Con l’entrata in vigore, l’11 dicembre scorso, del D.L. n. 132/2014, separarsi e divorziare in modo consensuale è diventato più veloce ed economico.
Ora,infatti, oltre che nelle aule dei tribunali, i coniugi possono decidere di dirsi addio anche utilizzando le forme della cosiddetta “Convenzione di negoziazione assistita”, da redarsi ad opera dei propri legali davanti ai quali se ne effettuerà la sottoscrizione, oppure recandosi semplicemente di fronte all’ufficiale di stato civile.

Ma analizziamole nello specifico.
La procedura di negoziazione assistita consiste essenzialmente nel raggiungimento di un accordo, sottoscritto dai coniugi, con il quale essi convengono di cooperare in buona fede e con lealtà per risolvere la controversia in via amichevole: tale accordo verrà redatto dall’avvocato (che dovrà essere uno per parte) e andrà a sancire e regolamentare la separazione o il divorzio, producendo i medesimi effetti di una sentenza giudiziale.
Le coppie che desiderano separarsi o divorziare potranno accedere alla convenzione di negoziazione assistita indipendentemente dall’esistenza o meno di figli, siano essi già maggiorenni oppure minorenni, maggiorenni incapaci o portatori di handicap grave ovvero economicamente non autosufficienti.
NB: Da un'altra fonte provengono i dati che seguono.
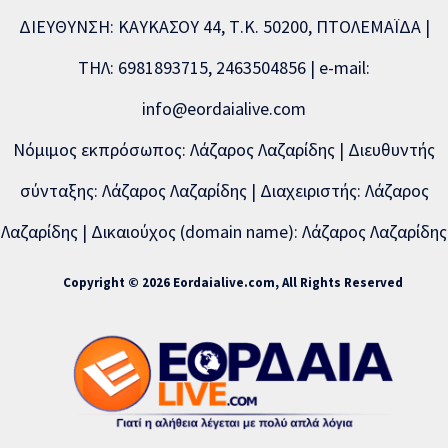
ΔΙΕΥΘΥΝΣΗ: ΚΑΥΚΑΣΟΥ 44, Τ.Κ. 50200, ΠΤΟΛΕΜΑΪΔΑ |
ΤΗΛ: 6981893715, 2463504856 | e-mail:
info@eordaialive.com
Νόμιμος εκπρόσωπος: Λάζαρος Λαζαρίδης | Διευθυντής
σύνταξης: Λάζαρος Λαζαρίδης | Διαχειριστής: Λάζαρος
Λαζαρίδης | Δικαιούχος (domain name): Λάζαρος Λαζαρίδης
Copyright © 2026 Eordaialive.com, All Rights Reserved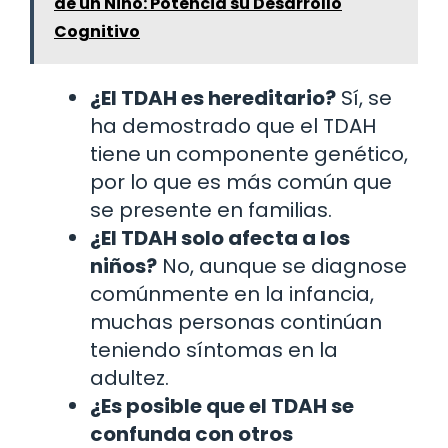
de un Niño: Potencia su Desarrollo
Cognitivo
¿El TDAH es hereditario?
Sí, se
ha demostrado que el TDAH
tiene un componente genético,
por lo que es más común que
se presente en familias.
¿El TDAH solo afecta a los
niños?
No, aunque se diagnose
comúnmente en la infancia,
muchas personas continúan
teniendo síntomas en la
adultez.
¿Es posible que el TDAH se
confunda con otros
Il suddetto accordo sarà poi trasmesso, a cura dell’avvocato, prima al Procuratore della Repubblica il quale, accertata la sussistenza delle condizioni e dei requisiti di legge, emetterà un nulla osta e, successivamente, all’ufficiale di stato civile del Comune in cui il matrimonio risulta iscritto o trascritto, che opererà le trascrizioni di legge.
Qualora invece il matrimonio fosse caratterizzato dall’assenza di figli minori, maggiorenni incapaci, portatori di handicap gravi o economicamente non autosufficienti, e ove la separazione non comporti alcun patto di trasferimento patrimoniale (uso della casa coniugale, assegno di mantenimento o altre utilità economiche), sarà sufficiente, per i coniugi, rivolgersi all’ufficiale di stato civile del comune di residenza di uno dei due, o del comune in cui l’atto di matrimonio è stato iscritto o trascritto, e dichiarare di volersi separare o divorziare.
La suddetta procedura si esaurisce in soli due incontri: nel primo i coniugi provvedono a sottoscrivere l’accordo di separazione davanti all’ufficiale di stato civile, nel secondo, che avverrà entro trenta giorni, confermano la loro volontà di procedere con la separazione o il divorzio sulla base dell’accordo, che sarà poi trascritto nei registri matrimoniali.

Utilizzando questa modalità gli unici costi, fatta eccezione per la presenza di un avvocato che resta tuttavia facoltativa, sono i 16,00 € da corrispondere all’ufficiale di stato civile al momento della sottoscrizione dell’atto contenente la conclusione dell’accordo, a titolo di diritto fisso.
Questa riforma, detta del “divorzio facile”, ha indubbiamente semplificato la vita delle coppie: secondo una stima dell’AMI (Associazione Matrimonialisti Italiani), infatti, gli addii consensuali rappresentano oggi il 70 per cento e la possibilità di risolvere tutto fuori dalle aule dei tribunali mira a contribuire ad abbassare il naturale livello di conflittualità e di stress.
Un’ultima, doverosa, precisazione: questa riforma non ha modificato i tempi per poter richiedere il divorzio, che, ad oggi, restano di tre anni dall’avvenuta separazione.
L’evoluzione di tale riforma nel “divorzio breve”, con l’abolizione cioè dei tre anni di separazione, costituirebbe certamente il vero cambiamento nella disciplina dell’addio consensuale.